Bird Flu :: Blood of bird flu victims offers treatment

Using antibodies derived from immune cells from recent human survivors of H5N1 avian influenza to successfully treat H5N1-infected mice as well as protect them from an otherwise lethal dose of the virus, revealed by researchers.

An international team of scientists, including researchers from the National Institute of Allergy and Infectious Diseases (NIAID), part of the National Institutes of Health, conducted the study to prepare the medicines and vaccines against human bird flu.

“The possibility of an influenza pandemic, whether sparked by H5N1 or another influenza virus to which humans have no natural immunity, is of serious concern to the global health community,” says NIAID Director Anthony S. Fauci, M.D. “If the success of this initial study is confirmed through further laboratory and clinical trials, human monoclonal antibodies could prove to be valuable therapeutic and prophylactic public health interventions for pandemic influenza.”

The research, to be published May 29 in PLoS Medicine, represents a three-way collaboration among Kanta Subbarao, M.D., and her coworkers at NIAID; Antonio Lanzavecchia, M.D., and colleagues from the Institute for Research in Biomedicine, Bellinzona, Switzerland; and Cameron Simmons, Ph.D., from the Oxford University Clinical Research Unit, Hospital for Tropical Diseases, Ho Chi Minh City, Vietnam.

Four Vietnamese adults diagnosed with H5N1 influenza infection between January 2004 and February 2005 agreed to donate blood soon after they had recovered from their illness. In Switzerland, Dr. Lanzavecchia extracted antibody-producing white blood cells, called memory B cells, from the Vietnamese samples.

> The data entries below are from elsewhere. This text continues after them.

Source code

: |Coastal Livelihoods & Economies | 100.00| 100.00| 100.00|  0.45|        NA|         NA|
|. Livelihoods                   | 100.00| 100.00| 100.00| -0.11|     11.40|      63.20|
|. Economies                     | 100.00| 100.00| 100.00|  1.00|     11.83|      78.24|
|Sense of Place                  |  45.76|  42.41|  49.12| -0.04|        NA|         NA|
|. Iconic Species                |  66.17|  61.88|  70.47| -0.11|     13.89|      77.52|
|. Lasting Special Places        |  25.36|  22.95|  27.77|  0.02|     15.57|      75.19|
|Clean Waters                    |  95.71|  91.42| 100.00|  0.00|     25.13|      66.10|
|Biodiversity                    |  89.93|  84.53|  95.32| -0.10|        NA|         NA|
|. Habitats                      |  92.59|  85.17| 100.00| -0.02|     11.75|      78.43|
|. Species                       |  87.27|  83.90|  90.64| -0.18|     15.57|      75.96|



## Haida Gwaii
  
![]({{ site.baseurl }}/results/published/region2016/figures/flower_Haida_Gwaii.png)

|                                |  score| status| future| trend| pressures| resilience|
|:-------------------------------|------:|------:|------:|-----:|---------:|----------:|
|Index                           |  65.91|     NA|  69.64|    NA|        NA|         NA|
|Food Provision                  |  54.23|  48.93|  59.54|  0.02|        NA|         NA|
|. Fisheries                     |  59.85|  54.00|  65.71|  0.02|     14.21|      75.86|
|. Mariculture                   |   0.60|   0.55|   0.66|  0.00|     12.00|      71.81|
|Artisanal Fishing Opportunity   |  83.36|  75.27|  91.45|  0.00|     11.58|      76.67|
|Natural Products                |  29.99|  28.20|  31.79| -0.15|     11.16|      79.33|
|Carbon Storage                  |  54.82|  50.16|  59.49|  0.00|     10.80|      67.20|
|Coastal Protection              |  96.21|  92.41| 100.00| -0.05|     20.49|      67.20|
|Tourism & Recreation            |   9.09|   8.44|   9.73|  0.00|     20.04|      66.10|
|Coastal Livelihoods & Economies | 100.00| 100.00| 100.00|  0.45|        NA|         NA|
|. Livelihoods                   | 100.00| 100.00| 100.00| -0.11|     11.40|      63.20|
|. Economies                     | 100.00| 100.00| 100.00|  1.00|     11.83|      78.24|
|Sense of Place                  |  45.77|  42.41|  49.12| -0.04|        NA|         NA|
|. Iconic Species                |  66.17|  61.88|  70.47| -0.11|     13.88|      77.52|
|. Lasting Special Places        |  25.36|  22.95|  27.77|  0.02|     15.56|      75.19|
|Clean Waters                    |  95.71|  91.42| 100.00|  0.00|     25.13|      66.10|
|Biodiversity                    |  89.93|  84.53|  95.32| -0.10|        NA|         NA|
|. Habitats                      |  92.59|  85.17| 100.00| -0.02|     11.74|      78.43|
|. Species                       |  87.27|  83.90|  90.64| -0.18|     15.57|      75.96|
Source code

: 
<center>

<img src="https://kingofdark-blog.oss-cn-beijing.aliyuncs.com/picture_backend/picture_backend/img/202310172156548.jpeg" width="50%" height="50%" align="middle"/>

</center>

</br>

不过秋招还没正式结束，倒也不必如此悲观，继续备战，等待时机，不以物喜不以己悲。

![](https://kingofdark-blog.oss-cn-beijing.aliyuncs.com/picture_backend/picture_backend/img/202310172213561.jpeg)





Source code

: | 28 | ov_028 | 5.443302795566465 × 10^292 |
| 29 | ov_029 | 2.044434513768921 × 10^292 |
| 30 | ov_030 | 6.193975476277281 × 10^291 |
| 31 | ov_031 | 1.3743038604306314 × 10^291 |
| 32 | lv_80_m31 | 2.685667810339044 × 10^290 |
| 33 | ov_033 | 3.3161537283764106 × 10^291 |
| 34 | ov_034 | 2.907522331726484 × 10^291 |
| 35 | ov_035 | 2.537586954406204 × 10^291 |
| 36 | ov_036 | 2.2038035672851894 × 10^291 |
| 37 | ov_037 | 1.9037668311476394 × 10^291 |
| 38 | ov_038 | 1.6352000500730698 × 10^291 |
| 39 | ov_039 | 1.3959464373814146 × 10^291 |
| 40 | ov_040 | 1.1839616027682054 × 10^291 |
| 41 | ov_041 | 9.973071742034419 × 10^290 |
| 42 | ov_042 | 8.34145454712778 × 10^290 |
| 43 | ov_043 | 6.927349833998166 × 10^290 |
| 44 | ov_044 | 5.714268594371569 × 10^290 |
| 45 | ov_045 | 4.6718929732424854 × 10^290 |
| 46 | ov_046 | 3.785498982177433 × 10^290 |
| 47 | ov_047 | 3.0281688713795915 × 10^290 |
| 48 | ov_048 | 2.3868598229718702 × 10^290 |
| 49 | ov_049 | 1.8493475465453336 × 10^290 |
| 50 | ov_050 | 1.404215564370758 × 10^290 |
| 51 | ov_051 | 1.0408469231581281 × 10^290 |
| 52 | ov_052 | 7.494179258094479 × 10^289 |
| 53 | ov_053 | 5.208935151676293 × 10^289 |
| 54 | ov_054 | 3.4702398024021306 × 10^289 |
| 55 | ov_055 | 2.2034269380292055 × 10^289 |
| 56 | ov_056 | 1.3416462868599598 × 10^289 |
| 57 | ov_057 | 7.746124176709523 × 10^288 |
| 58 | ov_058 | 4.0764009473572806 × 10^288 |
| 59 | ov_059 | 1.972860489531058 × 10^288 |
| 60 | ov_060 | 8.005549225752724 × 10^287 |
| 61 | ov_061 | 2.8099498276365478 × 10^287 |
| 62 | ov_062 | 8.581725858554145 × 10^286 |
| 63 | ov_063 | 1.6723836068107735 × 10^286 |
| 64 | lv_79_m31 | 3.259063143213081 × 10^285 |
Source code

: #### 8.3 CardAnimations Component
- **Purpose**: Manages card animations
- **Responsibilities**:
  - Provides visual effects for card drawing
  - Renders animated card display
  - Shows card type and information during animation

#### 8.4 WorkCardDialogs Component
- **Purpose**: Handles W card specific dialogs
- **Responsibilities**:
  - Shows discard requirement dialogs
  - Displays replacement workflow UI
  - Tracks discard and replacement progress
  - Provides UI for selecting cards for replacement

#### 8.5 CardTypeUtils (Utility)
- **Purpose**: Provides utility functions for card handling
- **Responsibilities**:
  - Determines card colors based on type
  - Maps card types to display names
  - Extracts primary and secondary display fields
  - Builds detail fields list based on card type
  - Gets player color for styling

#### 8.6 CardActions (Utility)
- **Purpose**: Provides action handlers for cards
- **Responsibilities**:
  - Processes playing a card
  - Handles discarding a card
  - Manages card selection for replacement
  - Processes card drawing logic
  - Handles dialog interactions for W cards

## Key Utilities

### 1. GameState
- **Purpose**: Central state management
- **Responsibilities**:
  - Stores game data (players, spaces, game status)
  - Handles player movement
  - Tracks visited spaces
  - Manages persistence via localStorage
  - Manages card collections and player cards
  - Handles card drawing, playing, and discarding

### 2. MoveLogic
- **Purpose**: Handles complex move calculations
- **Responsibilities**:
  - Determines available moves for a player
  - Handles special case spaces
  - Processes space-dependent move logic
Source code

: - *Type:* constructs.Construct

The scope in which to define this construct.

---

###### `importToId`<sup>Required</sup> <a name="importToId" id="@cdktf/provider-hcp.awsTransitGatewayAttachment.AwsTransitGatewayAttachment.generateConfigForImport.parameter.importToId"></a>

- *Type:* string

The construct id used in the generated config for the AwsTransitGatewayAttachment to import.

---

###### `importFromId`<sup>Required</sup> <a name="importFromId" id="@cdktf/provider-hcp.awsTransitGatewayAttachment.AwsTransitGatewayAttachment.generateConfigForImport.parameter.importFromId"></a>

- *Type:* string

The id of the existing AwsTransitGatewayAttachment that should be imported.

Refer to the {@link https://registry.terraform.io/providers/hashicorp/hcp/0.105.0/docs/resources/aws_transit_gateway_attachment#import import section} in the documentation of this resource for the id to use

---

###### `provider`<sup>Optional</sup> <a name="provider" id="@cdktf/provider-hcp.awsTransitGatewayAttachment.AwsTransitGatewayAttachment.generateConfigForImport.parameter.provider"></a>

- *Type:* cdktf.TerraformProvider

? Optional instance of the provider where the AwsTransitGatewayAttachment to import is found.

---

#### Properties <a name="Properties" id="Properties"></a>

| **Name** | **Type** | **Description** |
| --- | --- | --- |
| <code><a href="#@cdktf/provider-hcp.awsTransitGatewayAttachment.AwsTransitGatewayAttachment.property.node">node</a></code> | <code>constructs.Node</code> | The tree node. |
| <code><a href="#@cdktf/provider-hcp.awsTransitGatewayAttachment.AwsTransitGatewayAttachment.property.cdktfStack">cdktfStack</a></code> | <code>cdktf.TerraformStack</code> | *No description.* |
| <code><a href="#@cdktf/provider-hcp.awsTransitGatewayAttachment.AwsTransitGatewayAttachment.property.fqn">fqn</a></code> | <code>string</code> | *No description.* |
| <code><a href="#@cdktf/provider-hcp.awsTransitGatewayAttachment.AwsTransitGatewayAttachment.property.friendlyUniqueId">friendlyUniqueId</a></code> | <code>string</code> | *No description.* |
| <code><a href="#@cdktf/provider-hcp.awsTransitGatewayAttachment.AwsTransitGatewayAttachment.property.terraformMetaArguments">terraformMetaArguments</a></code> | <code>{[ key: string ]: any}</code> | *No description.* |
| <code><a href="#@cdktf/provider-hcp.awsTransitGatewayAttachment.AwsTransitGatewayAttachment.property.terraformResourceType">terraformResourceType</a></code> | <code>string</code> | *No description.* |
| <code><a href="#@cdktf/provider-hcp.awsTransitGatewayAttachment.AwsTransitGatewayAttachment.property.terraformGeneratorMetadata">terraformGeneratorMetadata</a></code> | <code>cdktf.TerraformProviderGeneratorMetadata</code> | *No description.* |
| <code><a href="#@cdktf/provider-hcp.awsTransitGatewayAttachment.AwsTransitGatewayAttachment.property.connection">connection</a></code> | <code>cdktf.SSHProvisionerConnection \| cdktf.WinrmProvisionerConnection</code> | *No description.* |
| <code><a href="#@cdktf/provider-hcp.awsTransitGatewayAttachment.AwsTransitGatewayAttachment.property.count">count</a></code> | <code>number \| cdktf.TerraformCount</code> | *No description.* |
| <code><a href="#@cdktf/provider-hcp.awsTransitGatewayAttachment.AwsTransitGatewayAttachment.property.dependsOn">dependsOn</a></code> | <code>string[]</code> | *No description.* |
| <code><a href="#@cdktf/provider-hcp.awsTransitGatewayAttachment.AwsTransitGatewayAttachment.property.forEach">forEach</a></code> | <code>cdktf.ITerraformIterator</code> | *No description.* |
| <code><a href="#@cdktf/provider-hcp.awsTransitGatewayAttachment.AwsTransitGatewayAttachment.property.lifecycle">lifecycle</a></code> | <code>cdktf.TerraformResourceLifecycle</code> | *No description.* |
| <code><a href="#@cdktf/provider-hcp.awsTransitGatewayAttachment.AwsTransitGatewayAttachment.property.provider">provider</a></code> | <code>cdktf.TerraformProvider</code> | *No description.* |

Next, researchers in Dr. Subbarao’s lab screened 11,000 antibody-containing samples provided by the Swiss team and found a handful able to neutralize H5N1 influenza virus. Based on these results, Dr. Lanzavecchia purified the B cells and ultimately created four monoclonal antibodies (mAbs) that secrete H5N1-specific neutralizing antibodies.

Dr. Subbarao and her coworkers first tested whether the human H5N1 mAbs could protect mice from severe H5N1 infection. Groups of five mice received either of two human H5N1 mAbs at one of three dosages or human mAbs against diphtheria or anthrax. One day later, the mice were exposed through their noses to lethal doses of H5N1 influenza virus.

All the control mice?those receiving non-H5N1 mAbs?rapidly developed severe illness and died within a week. In contrast, all the mice that received the first H5N1 mAb tested?regardless of dose?survived, while 80 percent of mice receiving the highest dose of the second H5N1 mAb survived.

Using blood products from influenza survivors is an old idea, the researchers note. During the flu pandemic of 1918-19, for example, physicians took serum from recovered flu patients and gave it to new victims; recent historical research indicates that those blood transfusions, when given early in the illness, sometimes saved recipients’ lives.